How the parties line up and what campaigners want from them

Labour

  • Establish 3,500 Sure Start children’s centres by 2010.
  • Introduce fixed penalty notices for disorder for children under
    16.
  • Introduce new powers to require parents to pay compensation for
    damage committed by children under 10.
  • Reform and improve youth services and early intervention
    schemes for children at risk of involvement in crime.
  • Develop children’s trusts across the country by 2008 and
    provide £85.5m to help implement Every Child Matters
    reforms.

Conservative

  • Increase discipline in schools and give powers to head teachers
    to expel the most disruptive pupils.
  • Give young drug users the choice of a treatment programme or
    appearing in court.
  • Provision for 20,000 extra prison places including places for
    young offenders.
  • Introduce supervision orders for parents of children who
    persistently break antisocial behaviour orders, and block housing
    benefit for families of young people who are convicted of more than
    three antisocial behaviour offences.

Liberal Democrats

  • Strengthen the post of children’s commissioner by making its
    power rights-based and wholly independent of the government.
  • Reform child support by putting child maintenance payments in
    the hands of the Inland Revenue.
  • Ensure that child custody decisions are made on an individual
    basis, with the best interests of the child paramount.

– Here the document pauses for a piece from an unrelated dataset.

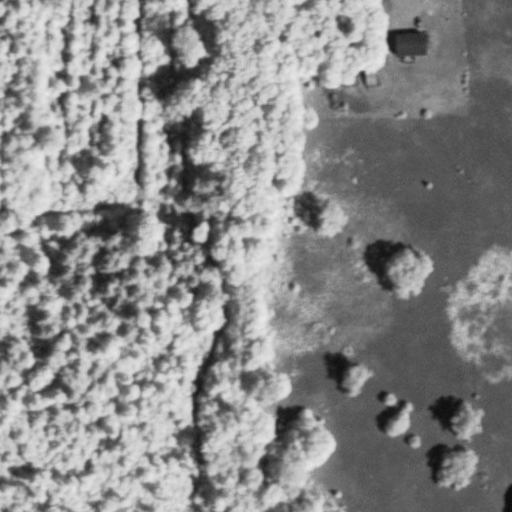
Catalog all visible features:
building: (413, 45)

Manifesto for children from Barnardo’s, Save the
Children and the NSPCC

  • Increase the age of criminal responsibility.
  • Review the use of restraint, strip-searching and solitary
    confinement in custody and invest in alternatives to prison for
    children.
  • Put an end to the policy of detaining refugee children and
    ensure access to mainstream services for them.
  • Produce a national strategy for reducing child deaths from
    maltreatment.
  • Decriminalise children’s involvement with prostitution.
  • Invest maximum resources into tackling child poverty.
  • Ensure that improving the educational attainment of children in
    care is a main priority.

The Howard League for Penal Reform

  • End the use of prison service custody for children and seek to
    end child deaths in custody.
  • Introduce more restorative justice programmes.
  • Abolish antisocial behaviour orders and impose a statutory duty
    on local authorities to use community conflict resolution
    schemes.
  • Detention of children only in appropriate secure accommodation,
    such as local authority secure children’s homes.